The assignments themselves were focused on creating elements of choice (essentially openness) for the students. They were publishing in the open and in connected ways. People outside the course were interacting with students in significant ways. The course was better for being open and connected in so many ways. One way that was useful to me is that I was able to find and save choice quotes to use in future conversations about open and connected courses.

The course also ended up creating open content for other people or courses to use. The interviews Gardner was able to arrange with people like Ted Nelson and Alan Kay are out there and available. They become the OER material for another course. Courses could churn out interesting OER material. They could improve Wikipedia. All that energy and time is almost entirely wasted at the moment writing papers that punish both the writer and the instructor.

Open VA

I struggled with the conversation at OpenVA. So often the idea of “open” simply meant the use of OER (occasionally just digital) material which I consider the lowest of all possible bars. One gentlemen, who happened to work for an etextbook company, let me know that all would be well because Bill Gates said we’d move to digital text in the next 3-5 years. I don’t think that gentleman realized how close I came to seppuku as a result of his comment.7 The conversations feel the same as it always has. Grading still sucks for everyone involved. FERPA is. Purchasing is a mess. Faculty don’t have enough time. Tenure. Copyright is a thing.

Same old songs.8

I just need to do things.

“Laeti vescimur nos subacturis.”


1 The term itself has deep roots in open and connected (mostly Canadian) practice.

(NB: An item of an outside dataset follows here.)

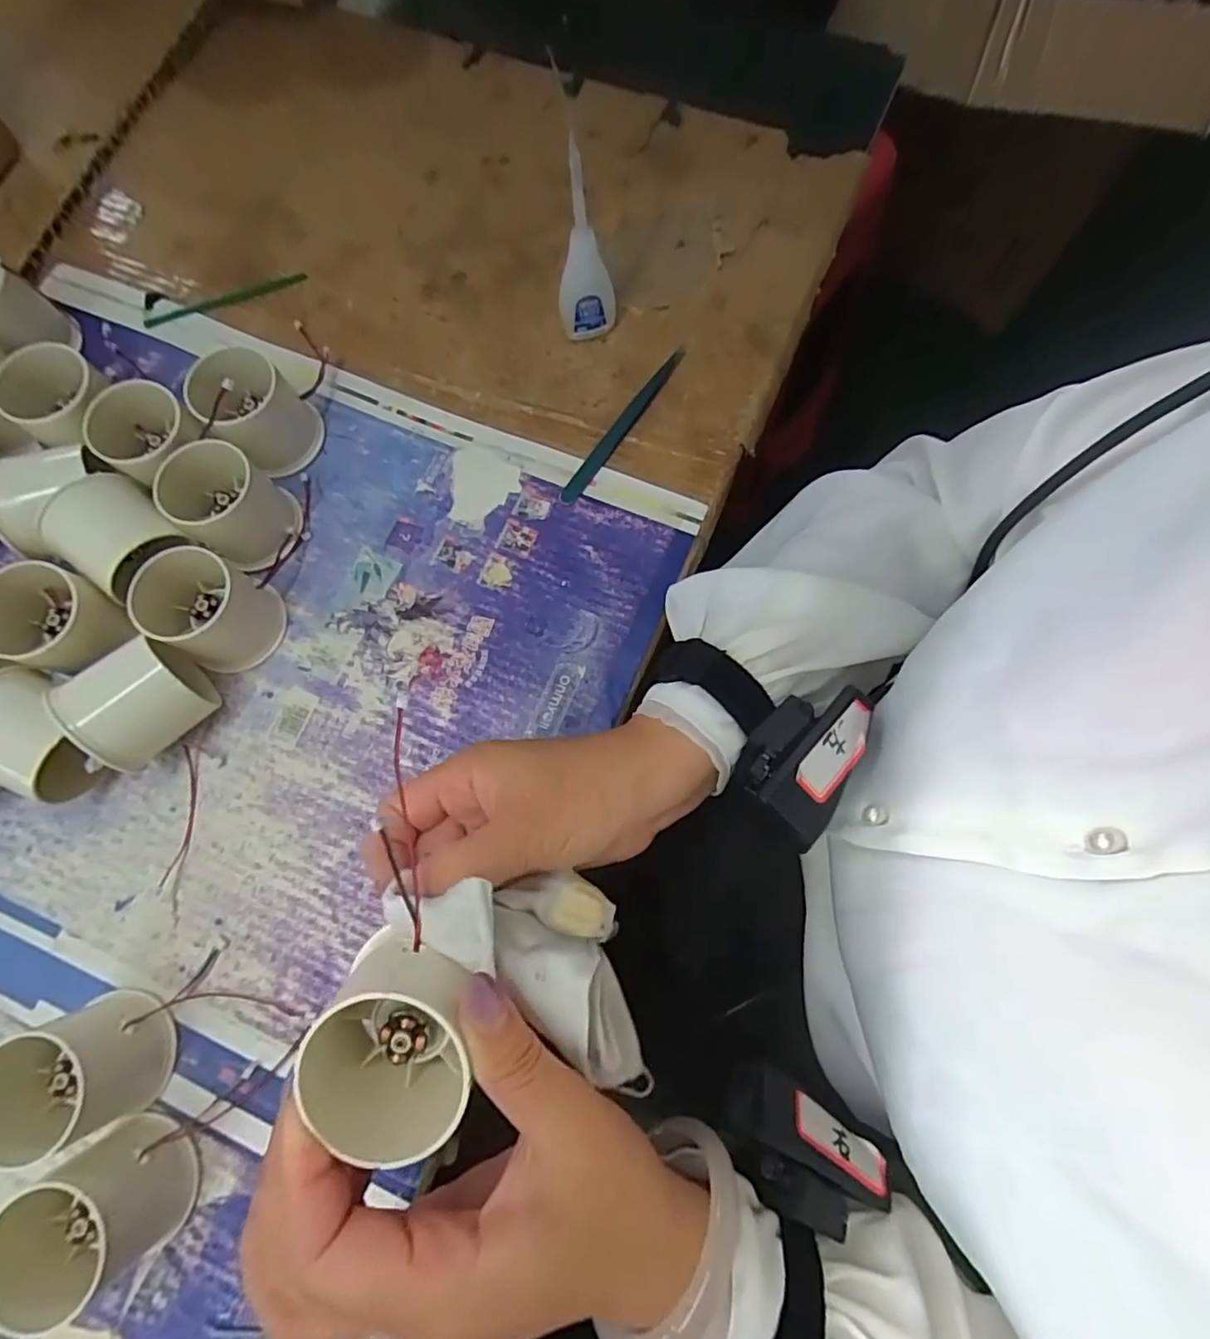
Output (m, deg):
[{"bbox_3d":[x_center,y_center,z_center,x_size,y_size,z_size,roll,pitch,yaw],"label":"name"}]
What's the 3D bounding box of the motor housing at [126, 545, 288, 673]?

2 Sadly, it has gone away and so did my original blog content although I have a few bits and pieces someplace.

3 Echoing what Jeff McClurken described doing in his presentation for the UMW history department.

4 It’s also a pretty amazing small world interaction as I’d just started working at the Univ. of Richmond and Jim came there (although briefly) not long after.

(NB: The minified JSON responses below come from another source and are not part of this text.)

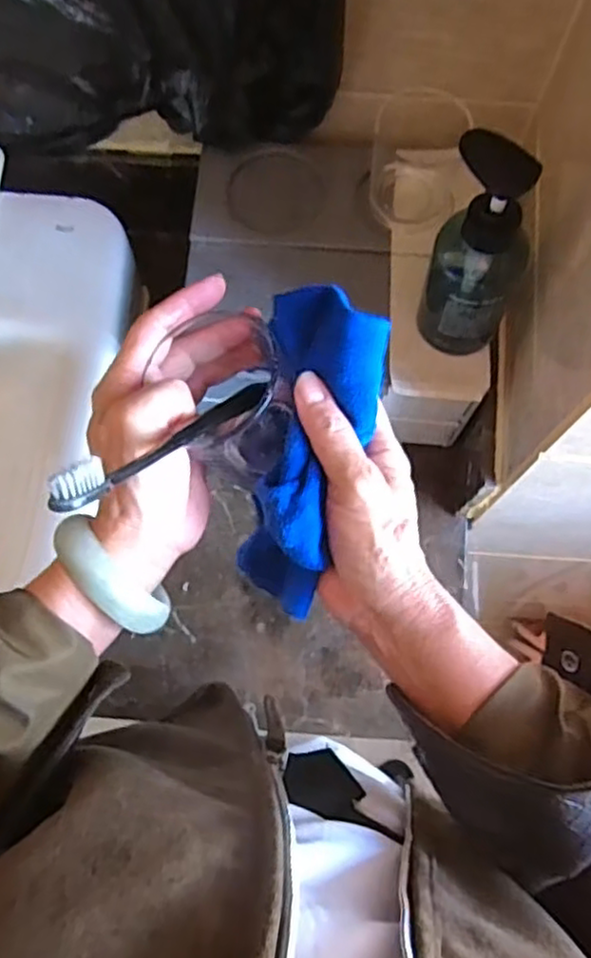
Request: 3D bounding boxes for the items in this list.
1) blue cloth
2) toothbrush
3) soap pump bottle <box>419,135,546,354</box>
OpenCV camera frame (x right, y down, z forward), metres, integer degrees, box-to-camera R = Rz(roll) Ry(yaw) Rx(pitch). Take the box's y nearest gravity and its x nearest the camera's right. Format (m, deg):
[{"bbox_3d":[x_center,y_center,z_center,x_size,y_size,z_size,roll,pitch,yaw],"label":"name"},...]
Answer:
[{"bbox_3d":[0.004,-0.010,0.345,0.059,0.064,0.162,13,102,4],"label":"blue cloth"},{"bbox_3d":[-0.054,-0.021,0.311,0.010,0.162,0.015,31,118,9],"label":"toothbrush"},{"bbox_3d":[0.124,-0.149,0.462,0.065,0.158,0.062,25,73,7],"label":"soap pump bottle"}]

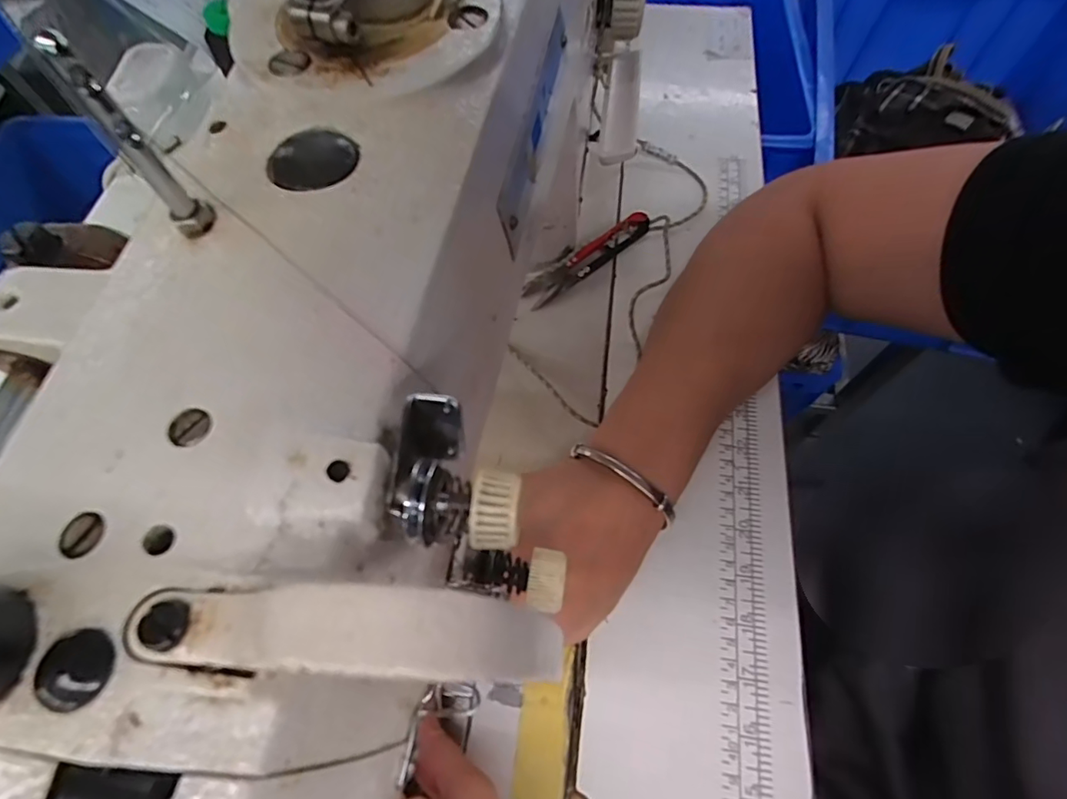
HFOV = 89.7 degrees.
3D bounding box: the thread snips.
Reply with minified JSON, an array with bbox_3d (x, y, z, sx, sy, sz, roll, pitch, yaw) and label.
[{"bbox_3d":[0.039,-0.102,0.386,0.102,0.019,0.022,-31,66,-13],"label":"thread snips"}]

5 2006- go check out the comments for lots of interesting people

6 Giants are creepy and everyone I know is human sized no matter how big they might look from afar. It’s kind of like the “eat your own dog food” line. I get the intent and all that but I hate what it actually says. People aren’t giants. Don’t eat dog food.

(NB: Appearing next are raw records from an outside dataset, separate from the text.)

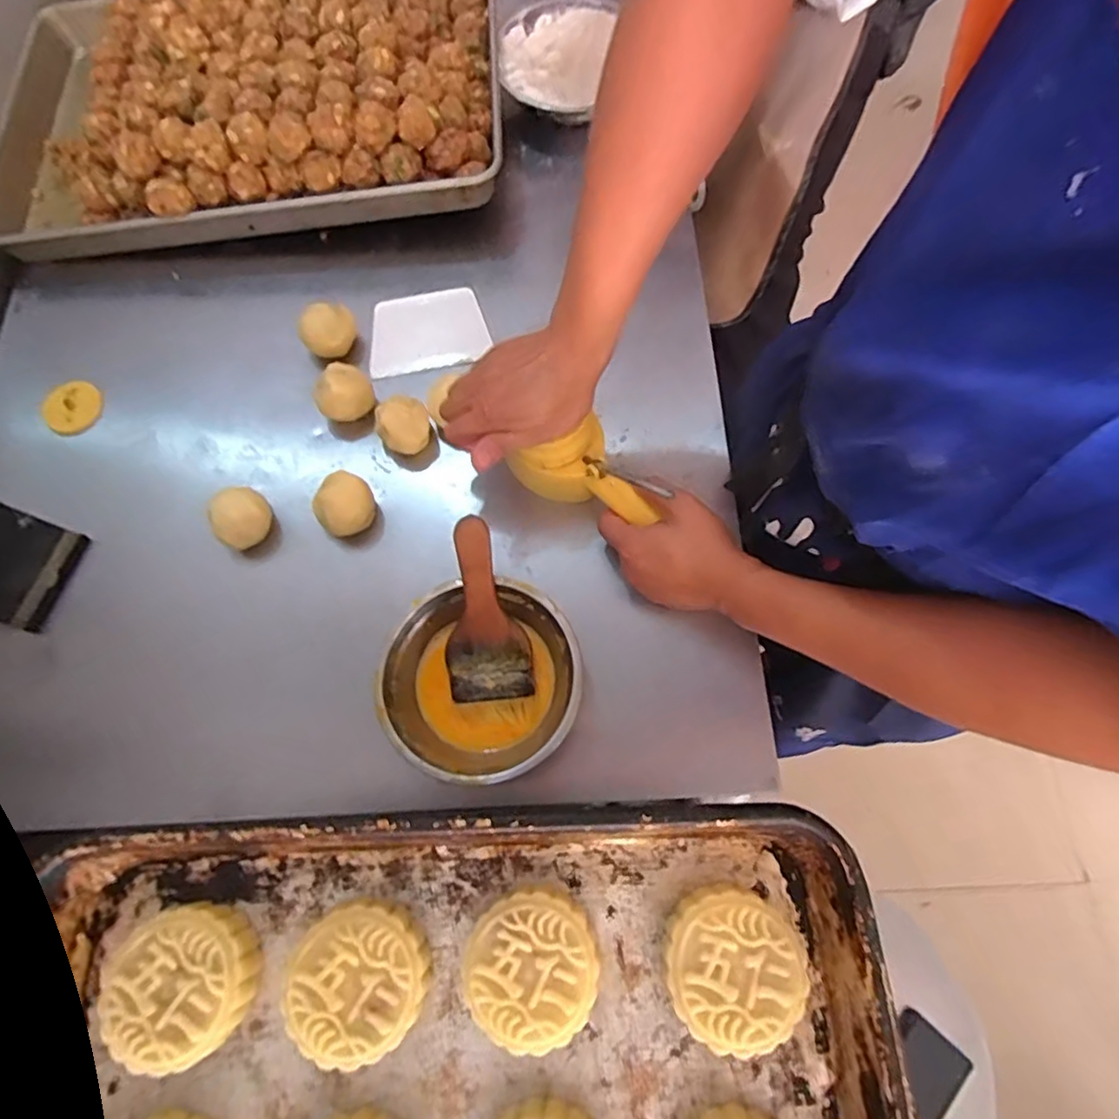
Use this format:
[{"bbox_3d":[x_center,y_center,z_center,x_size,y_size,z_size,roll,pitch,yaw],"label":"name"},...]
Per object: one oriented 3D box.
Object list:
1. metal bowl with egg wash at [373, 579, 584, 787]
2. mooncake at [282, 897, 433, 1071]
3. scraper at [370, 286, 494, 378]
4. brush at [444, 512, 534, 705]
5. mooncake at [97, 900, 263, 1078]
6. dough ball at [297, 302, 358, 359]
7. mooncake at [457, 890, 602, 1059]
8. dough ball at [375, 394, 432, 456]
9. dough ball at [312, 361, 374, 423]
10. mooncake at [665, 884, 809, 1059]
[{"bbox_3d":[-0.067,0.103,0.539,0.163,0.048,0.165,-1,71,2],"label":"metal bowl with egg wash"},{"bbox_3d":[-0.098,0.206,0.309,0.066,0.025,0.064,-1,71,2],"label":"mooncake"},{"bbox_3d":[-0.145,-0.252,0.680,0.125,0.009,0.091,-11,80,-5],"label":"scraper"},{"bbox_3d":[-0.068,0.044,0.534,0.070,0.014,0.156,-9,95,-1],"label":"brush"},{"bbox_3d":[-0.186,0.210,0.312,0.066,0.027,0.066,-14,71,-3],"label":"mooncake"},{"bbox_3d":[-0.241,-0.240,0.658,0.059,0.047,0.058,-1,71,2],"label":"dough ball"},{"bbox_3d":[-0.014,0.202,0.311,0.063,0.026,0.066,-1,71,2],"label":"mooncake"},{"bbox_3d":[-0.154,-0.133,0.624,0.052,0.047,0.050,-1,71,2],"label":"dough ball"},{"bbox_3d":[-0.217,-0.167,0.635,0.051,0.052,0.057,25,74,10],"label":"dough ball"},{"bbox_3d":[0.085,0.200,0.307,0.064,0.028,0.065,-1,71,2],"label":"mooncake"}]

7 I was stopped, in part, because it was a really nice building and ritualistic disembowelment really needs to be done properly and my laptop was not sharp enough.

8 Edit: This isn’t meant to be anything against the people or the intent of the meeting. All of that is well meant and good. I’m glad it happened and I realize the need for it to happen for different people in different ways. This is a personal emotional response. I realize at this point I need a very different conversation in order to keep going.

One thought on “Angles on Open

  1. Step away from the tant?.
    This post gathers some of favourite internet folk. You have to trawl far and wide to get such a great list to aggregate (I am including the author).

    Having a world wide pool to dip into perhaps makes talking locally feel a bit uphill at times but we live in a big village.